I realized that I didn't know where the starting and ending points of my narrative were. I decided that the beginning is April 2, 2011, my fortieth birthday, the day I made the decision to make the decision to have another child, or not. The ending is harder to discern. I think that April 3, 2013, which would be Balthazar's first birthday, is a good place to cut. The grief process will no doubt go on and on for me, but that doesn't mean it belongs in a book.

I've been writing my way there, and it's getting closer all the time. Now I don't know what to do. I'm still writing the memoir. It has no happy ending. There is no baby. There is no pact to try to have another baby. There is no adoption paperwork on the dining room table, no emails to the foster care system. Nothing.

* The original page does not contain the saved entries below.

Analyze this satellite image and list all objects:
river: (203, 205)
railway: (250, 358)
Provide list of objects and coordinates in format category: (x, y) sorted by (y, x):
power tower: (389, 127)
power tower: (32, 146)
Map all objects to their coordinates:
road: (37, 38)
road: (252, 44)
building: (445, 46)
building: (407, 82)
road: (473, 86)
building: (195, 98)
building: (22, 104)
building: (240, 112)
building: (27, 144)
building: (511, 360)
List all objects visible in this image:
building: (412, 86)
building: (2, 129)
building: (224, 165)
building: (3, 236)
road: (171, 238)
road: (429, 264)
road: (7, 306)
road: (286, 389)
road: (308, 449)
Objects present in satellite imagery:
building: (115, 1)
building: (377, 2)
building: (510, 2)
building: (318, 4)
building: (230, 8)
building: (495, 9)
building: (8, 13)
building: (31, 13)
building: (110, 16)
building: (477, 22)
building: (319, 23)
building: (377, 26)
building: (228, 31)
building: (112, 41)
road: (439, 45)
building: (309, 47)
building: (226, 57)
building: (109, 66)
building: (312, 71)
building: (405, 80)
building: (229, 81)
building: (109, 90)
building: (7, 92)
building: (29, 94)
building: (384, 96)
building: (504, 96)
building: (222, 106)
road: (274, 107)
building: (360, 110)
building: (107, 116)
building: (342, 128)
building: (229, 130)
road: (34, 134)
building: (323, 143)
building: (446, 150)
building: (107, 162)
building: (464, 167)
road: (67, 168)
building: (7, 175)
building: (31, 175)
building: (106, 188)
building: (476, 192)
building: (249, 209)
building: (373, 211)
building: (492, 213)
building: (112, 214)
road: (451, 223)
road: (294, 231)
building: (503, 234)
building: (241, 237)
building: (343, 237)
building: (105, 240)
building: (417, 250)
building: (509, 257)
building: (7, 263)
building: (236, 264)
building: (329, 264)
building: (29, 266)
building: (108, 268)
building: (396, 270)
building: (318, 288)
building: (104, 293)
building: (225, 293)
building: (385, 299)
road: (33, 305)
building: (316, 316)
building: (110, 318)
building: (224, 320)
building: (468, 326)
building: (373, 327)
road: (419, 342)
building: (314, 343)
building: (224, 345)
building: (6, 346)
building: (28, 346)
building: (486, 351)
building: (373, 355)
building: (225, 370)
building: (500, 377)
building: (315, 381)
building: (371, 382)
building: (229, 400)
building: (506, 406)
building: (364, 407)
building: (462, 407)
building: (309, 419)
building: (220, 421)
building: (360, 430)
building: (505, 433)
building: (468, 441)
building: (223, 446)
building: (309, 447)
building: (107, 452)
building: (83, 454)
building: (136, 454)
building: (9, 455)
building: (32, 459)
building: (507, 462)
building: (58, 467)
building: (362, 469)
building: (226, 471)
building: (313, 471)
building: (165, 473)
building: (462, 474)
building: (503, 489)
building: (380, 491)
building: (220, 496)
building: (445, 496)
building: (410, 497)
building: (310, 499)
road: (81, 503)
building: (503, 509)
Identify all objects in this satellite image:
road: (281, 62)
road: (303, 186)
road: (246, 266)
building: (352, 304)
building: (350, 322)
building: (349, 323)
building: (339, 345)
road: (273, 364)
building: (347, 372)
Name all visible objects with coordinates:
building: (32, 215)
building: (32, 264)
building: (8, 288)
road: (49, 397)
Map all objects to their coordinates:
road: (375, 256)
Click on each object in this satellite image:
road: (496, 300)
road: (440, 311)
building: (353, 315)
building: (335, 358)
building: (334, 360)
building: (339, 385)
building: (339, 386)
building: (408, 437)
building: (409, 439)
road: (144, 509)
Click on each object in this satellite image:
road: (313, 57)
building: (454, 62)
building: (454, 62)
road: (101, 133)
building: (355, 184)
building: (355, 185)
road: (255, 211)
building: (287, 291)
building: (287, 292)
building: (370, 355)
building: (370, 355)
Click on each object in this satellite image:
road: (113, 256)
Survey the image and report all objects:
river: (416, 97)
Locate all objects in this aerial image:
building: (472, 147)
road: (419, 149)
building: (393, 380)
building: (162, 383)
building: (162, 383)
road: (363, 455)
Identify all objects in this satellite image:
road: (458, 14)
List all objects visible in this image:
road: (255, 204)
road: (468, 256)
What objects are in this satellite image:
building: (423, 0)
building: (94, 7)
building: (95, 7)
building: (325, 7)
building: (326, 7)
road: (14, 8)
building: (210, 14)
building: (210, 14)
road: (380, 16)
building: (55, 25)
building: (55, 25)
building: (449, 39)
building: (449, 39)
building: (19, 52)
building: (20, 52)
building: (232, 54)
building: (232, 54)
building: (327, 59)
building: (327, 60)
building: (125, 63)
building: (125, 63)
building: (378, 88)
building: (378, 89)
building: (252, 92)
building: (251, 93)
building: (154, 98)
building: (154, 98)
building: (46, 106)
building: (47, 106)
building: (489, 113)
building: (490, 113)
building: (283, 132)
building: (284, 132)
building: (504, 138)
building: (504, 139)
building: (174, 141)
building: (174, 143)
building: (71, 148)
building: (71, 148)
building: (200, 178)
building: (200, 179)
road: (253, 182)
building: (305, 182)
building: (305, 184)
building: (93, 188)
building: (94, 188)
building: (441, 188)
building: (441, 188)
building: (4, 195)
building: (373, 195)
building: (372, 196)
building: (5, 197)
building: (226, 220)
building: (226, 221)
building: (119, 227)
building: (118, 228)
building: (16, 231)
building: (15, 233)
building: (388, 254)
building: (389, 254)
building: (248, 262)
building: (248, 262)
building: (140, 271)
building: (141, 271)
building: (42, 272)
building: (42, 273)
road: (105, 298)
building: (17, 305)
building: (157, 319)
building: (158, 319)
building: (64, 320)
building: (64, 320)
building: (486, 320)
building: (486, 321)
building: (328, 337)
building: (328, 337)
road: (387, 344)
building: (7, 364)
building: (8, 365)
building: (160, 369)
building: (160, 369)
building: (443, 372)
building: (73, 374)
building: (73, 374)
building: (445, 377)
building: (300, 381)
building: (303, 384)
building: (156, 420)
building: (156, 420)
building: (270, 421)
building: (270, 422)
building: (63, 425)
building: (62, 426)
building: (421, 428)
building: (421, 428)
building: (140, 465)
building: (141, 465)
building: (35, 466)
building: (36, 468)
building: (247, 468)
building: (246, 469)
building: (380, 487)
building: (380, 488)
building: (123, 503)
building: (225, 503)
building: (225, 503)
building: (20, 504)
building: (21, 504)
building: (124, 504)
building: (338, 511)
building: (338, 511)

Is it enough for my life that I have a surviving son? Is it enough for the memoir? Is there a difference? Is it a flaw in my character that the nuances of this particular situation are lost on me? I do not want to write a book in which the big payoff is that I learned something about love or grew in compassion, even if those things are true. That's not the book, or the life, that I want.

Six weeks to find an ending? Something tells me it's going to take longer than that.